TASK OBJECTIVE: In the entries below, which lines run from the one containing "the Ruby language" to the one containing "Come up with"? Copy exactly those lines, ends included, and no others.
Top of RECORDS SUPPLIED
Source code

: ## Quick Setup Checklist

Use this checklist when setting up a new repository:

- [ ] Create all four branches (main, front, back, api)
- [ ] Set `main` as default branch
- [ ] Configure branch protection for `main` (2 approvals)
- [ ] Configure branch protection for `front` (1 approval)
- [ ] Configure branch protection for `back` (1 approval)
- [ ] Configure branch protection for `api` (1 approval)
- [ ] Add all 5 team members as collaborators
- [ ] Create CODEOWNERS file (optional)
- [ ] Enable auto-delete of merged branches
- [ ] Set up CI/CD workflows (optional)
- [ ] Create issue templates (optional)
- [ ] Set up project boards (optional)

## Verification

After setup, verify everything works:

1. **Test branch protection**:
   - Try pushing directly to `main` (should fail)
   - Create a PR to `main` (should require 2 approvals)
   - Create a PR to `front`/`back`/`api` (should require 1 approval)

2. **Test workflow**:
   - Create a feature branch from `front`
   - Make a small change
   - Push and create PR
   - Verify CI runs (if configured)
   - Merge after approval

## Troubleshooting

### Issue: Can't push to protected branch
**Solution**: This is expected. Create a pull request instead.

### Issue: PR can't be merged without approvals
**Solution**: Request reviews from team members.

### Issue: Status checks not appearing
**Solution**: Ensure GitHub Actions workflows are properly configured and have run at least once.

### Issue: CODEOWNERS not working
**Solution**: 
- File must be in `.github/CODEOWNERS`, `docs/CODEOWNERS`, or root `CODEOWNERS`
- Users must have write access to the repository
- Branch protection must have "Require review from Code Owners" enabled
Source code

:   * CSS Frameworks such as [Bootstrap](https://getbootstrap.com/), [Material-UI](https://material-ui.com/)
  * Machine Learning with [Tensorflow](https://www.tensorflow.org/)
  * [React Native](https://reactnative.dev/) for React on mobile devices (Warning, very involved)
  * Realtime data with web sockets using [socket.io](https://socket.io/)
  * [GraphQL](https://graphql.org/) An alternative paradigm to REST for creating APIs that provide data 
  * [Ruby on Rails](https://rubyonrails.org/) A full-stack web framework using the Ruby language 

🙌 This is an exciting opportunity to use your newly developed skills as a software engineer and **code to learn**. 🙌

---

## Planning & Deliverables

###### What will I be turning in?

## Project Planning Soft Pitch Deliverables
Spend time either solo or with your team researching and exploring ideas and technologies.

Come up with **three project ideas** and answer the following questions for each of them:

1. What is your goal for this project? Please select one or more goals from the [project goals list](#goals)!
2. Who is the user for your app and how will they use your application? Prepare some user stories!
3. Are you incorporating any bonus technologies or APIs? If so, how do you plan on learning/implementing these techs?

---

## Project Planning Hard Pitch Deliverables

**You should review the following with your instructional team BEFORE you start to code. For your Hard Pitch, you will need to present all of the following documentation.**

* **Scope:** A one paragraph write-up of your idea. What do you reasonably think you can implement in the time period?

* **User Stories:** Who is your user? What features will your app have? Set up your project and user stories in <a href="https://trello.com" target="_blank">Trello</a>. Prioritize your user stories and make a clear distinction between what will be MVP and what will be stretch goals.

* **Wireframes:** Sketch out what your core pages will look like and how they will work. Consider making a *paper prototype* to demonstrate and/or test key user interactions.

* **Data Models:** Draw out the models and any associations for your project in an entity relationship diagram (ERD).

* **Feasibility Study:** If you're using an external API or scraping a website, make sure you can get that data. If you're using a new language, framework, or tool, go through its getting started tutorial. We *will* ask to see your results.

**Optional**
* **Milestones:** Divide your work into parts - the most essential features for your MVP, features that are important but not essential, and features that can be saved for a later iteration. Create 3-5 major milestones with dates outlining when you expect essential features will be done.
Bottom of RECORDS SUPPLIED
WRITTEN RESPONSE:
  * [Ruby on Rails](https://rubyonrails.org/) A full-stack web framework using the Ruby language 

🙌 This is an exciting opportunity to use your newly developed skills as a software engineer and **code to learn**. 🙌

---

## Planning & Deliverables

###### What will I be turning in?

## Project Planning Soft Pitch Deliverables
Spend time either solo or with your team researching and exploring ideas and technologies.

Come up with **three project ideas** and answer the following questions for each of them:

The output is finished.